Professor Tucker said: “We have now studied over 2,500 cases around the world. They are easiest to find in cultures with a belief in reincarnation.
“But they have been found wherever anyone has looked for them. They have been found on all the continents, except Antarctica.
“They typically involve very young children who spontaneously start talking about a past life and a recent ordinary life.
“These kids are not claiming to be Cleopatra or Julius Caesar or anything like that. Just describing somebody who lived and died.
“The one part of the life that’s often out of the ordinary is how the previous person died.”
In about 70 percent of all the case studies, the “previous person” supposedly died by unnatural means.

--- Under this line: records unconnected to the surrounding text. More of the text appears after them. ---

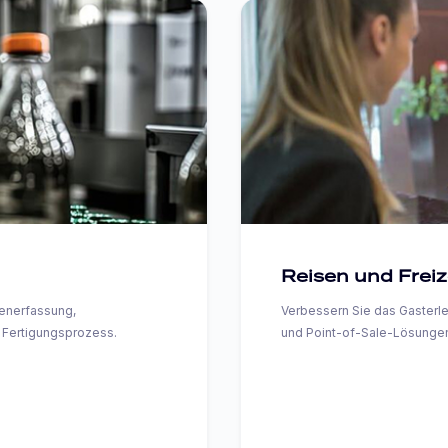
Reisen und Freiz
tenerfassung,
Verbessern Sie das Gasterle
m Fertigungsprozess.
und Point-of-Sale-Lösunge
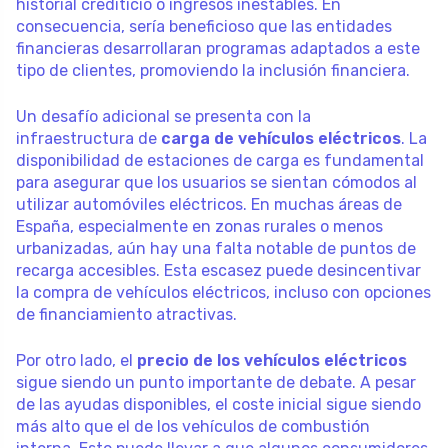
historial crediticio o ingresos inestables. En
consecuencia, sería beneficioso que las entidades
financieras desarrollaran programas adaptados a este
tipo de clientes, promoviendo la inclusión financiera.
Un desafío adicional se presenta con la
infraestructura de
carga de vehículos eléctricos
. La
disponibilidad de estaciones de carga es fundamental
para asegurar que los usuarios se sientan cómodos al
utilizar automóviles eléctricos. En muchas áreas de
España, especialmente en zonas rurales o menos
urbanizadas, aún hay una falta notable de puntos de
recarga accesibles. Esta escasez puede desincentivar
la compra de vehículos eléctricos, incluso con opciones
de financiamiento atractivas.
Por otro lado, el
precio de los vehículos eléctricos
sigue siendo un punto importante de debate. A pesar
de las ayudas disponibles, el coste inicial sigue siendo
más alto que el de los vehículos de combustión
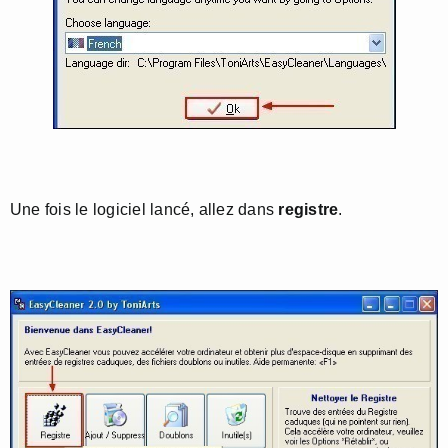
Une fois le logiciel lancé, allez dans
registre
.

According to Professor Tucker, these unusual deaths included murder, accidents and even death by suicide.
Professor Tucker said: “Often in most cases that we’ve investigated, the kids give enough details so that people have been able to confirm that somebody did actually live and die whose life matches the details that the child gave.”

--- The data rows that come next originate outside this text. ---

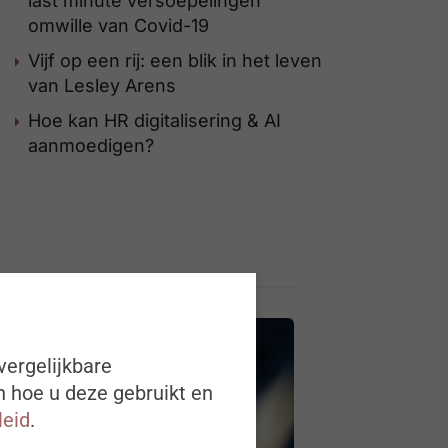
last minute versoepelingen
omwille van Covid-19
Vijf op een rij: een blik in het leven
van Lesley Arens
Hoe kan HR digitalisering & AI
aanmoedigen?
vergelijkbare
n hoe u deze gebruikt en
leid
.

The psychiatrist also said the children would often demonstrate “emotional or behavioural features” seemingly connected to their stories of a past life.

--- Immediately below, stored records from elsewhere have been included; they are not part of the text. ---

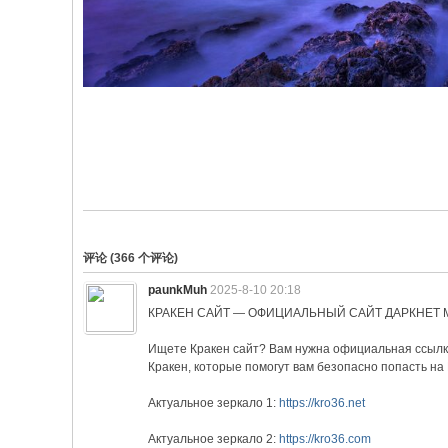
评论 (
366
个评论)
paunkMuh
2025-8-10 20:18
КРАКЕН САЙТ — ОФИЦИАЛЬНЫЙ САЙТ ДАРКНЕТ 
Ищете Кракен сайт? Вам нужна официальная ссылка
Кракен, которые помогут вам безопасно попасть на 
Актуальное зеркало 1:
https://kro36.net
Актуальное зеркало 2:
https://kro36.com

Even more bizarrely, some children were born with birthmarks matching the placement of fatal wounds from their “past lives”.
Professor Tucker then said researchers investigated similar cases in the US and came to the conclusion tales of a past life are not unique to any particular cultural phenomenon.
At the end of the presentation, during a Q&A session with the audience, the psychiatrist said most children stop talking about these memories when they turn six or seven.